Start of Stored data
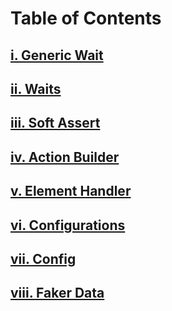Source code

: # Table of Contents

## [i. Generic Wait](Generic-Waits.md)

## [ii. Waits](Waits.md)

## [iii. Soft Assert](Soft-Asserts.md)

## [iv. Action Builder](Action-Builder.md)

## [v. Element Handler](Element-Handler.md)

## [vi. Configurations](Configuration.md)

## [vii. Config](Config.md)

## [viii. Faker Data](FakerData.md)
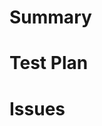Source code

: # Summary
 <!-- What did you change? -->

# Test Plan
 <!-- How do you know it works? -->

 # Issues
 <!-- Put the issue number your PR closes, if any -->
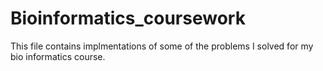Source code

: # Bioinformatics_coursework
This file contains implmentations of some of the problems I solved for my bio informatics course.
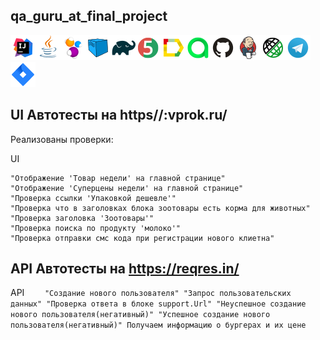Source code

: 
## qa_guru_at_final_project

![Intelij_IDEA](src/test/resources/img/icons/Intelij_IDEA.png)![Java](src/test/resources/img/icons/Java.png)![Selenide](src/test/resources/img/icons/Selenide.png)![Selenoid](src/test/resources/img/icons/Selenoid.png)![Gradle](src/test/resources/img/icons/Gradle.png)![JUnit5](src/test/resources/img/icons/JUnit5.png)![Allure Report](src/test/resources/img/icons/Allure_Report.png)![AllureTestOps](src/test/resources/img/icons/AllureTestOps.png)![Github](src/test/resources/img/icons/Github.png)![Jenkins](src/test/resources/img/icons/Jenkins.png)![Rest-Assured](src/test/resources/img/icons/Rest-Assured.png)![Telegram](src/test/resources/img/icons/Telegram.png)![Jira](src/test/resources/img/icons/Jira.png)

## UI Автотесты на https//:vprok.ru/
Реализованы проверки:

UI

    "Отображение 'Товар недели' на главной странице"
    "Отображение 'Суперцены недели' на главной странице"
    "Проверка ссылки 'Упаковкой дешевле'"
    "Проверка что в заголовках блока зоотовары есть корма для животных"
    "Проверка заголовка 'Зоотовары'"
    "Проверка поиска по продукту 'молоко'"
    "Проверка отправки смс кода при регистрации нового клиетна"



## API  Автотесты на https://reqres.in/
API
`    "Создание нового пользователя"
    "Запрос пользовательских данных"
    "Проверка ответа в блоке support.Url"
    "Неуспешное создание нового пользователя(негативный)"
    "Успешное создание нового пользователя(негативный)"
    Получаем информацию о бургерах и их цене`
End of Stored data
**Your assignment:** Copy out the whole listing exactly. Skip its pictures.

**Answer to this exercise:**
Source code

: # Table of Contents

## [i. Generic Wait](Generic-Waits.md)

## [ii. Waits](Waits.md)

## [iii. Soft Assert](Soft-Asserts.md)

## [iv. Action Builder](Action-Builder.md)

## [v. Element Handler](Element-Handler.md)

## [vi. Configurations](Configuration.md)

## [vii. Config](Config.md)

## [viii. Faker Data](FakerData.md)
Source code

: # Summary
 <!-- What did you change? -->

# Test Plan
 <!-- How do you know it works? -->

 # Issues
 <!-- Put the issue number your PR closes, if any -->
Source code

: # Bioinformatics_coursework
This file contains implmentations of some of the problems I solved for my bio informatics course.
Source code

: 
## qa_guru_at_final_project

![Intelij_IDEA](src/test/resources/img/icons/Intelij_IDEA.png)![Java](src/test/resources/img/icons/Java.png)![Selenide](src/test/resources/img/icons/Selenide.png)![Selenoid](src/test/resources/img/icons/Selenoid.png)![Gradle](src/test/resources/img/icons/Gradle.png)![JUnit5](src/test/resources/img/icons/JUnit5.png)![Allure Report](src/test/resources/img/icons/Allure_Report.png)![AllureTestOps](src/test/resources/img/icons/AllureTestOps.png)![Github](src/test/resources/img/icons/Github.png)![Jenkins](src/test/resources/img/icons/Jenkins.png)![Rest-Assured](src/test/resources/img/icons/Rest-Assured.png)![Telegram](src/test/resources/img/icons/Telegram.png)![Jira](src/test/resources/img/icons/Jira.png)

## UI Автотесты на https//:vprok.ru/
Реализованы проверки:

UI

    "Отображение 'Товар недели' на главной странице"
    "Отображение 'Суперцены недели' на главной странице"
    "Проверка ссылки 'Упаковкой дешевле'"
    "Проверка что в заголовках блока зоотовары есть корма для животных"
    "Проверка заголовка 'Зоотовары'"
    "Проверка поиска по продукту 'молоко'"
    "Проверка отправки смс кода при регистрации нового клиетна"



## API  Автотесты на https://reqres.in/
API
`    "Создание нового пользователя"
    "Запрос пользовательских данных"
    "Проверка ответа в блоке support.Url"
    "Неуспешное создание нового пользователя(негативный)"
    "Успешное создание нового пользователя(негативный)"
    Получаем информацию о бургерах и их цене`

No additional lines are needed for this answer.